# TASK TO COMPLETE
Can you copy the lines below word for word, leaving out the pictures?

# DATA EXTRACT
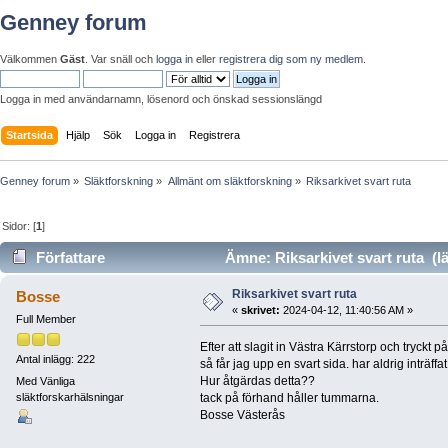
Genney forum
Välkommen
Gäst
. Var snäll och
logga in
eller
registrera dig som ny medlem
.
Logga in med användarnamn, lösenord och önskad sessionslängd
Startsida
Hjälp
Sök
Logga in
Registrera
Genney forum
»
Släktforskning
»
Allmänt om släktforskning
»
Riksarkivet svart ruta
Sidor: [
1
]
Författare
Ämne: Riksarkivet svart ruta (l
Riksarkivet svart ruta
Bosse
«
skrivet:
2024-04-12, 11:40:56 AM »
Full Member
Efter att slagit in Västra Kärrstorp och tryckt på
Antal inlägg: 222
så får jag upp en svart sida. har aldrig inträffa
Hur åtgärdas detta??
Med Vänliga
släktforskarhälsningar
tack på förhand håller tummarna.
Bosse Västerås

# FINISHED EXERCISE
Genney forum
Välkommen
Gäst
. Var snäll och
logga in
eller
registrera dig som ny medlem
.
Logga in med användarnamn, lösenord och önskad sessionslängd
Startsida
Hjälp
Sök
Logga in
Registrera
Genney forum
»
Släktforskning
»
Allmänt om släktforskning
»
Riksarkivet svart ruta
Sidor: [
1
]
Författare
Ämne: Riksarkivet svart ruta (l
Riksarkivet svart ruta
Bosse
«
skrivet:
2024-04-12, 11:40:56 AM »
Full Member
Efter att slagit in Västra Kärrstorp och tryckt på
Antal inlägg: 222
så får jag upp en svart sida. har aldrig inträffa
Hur åtgärdas detta??
Med Vänliga
släktforskarhälsningar
tack på förhand håller tummarna.
Bosse Västerås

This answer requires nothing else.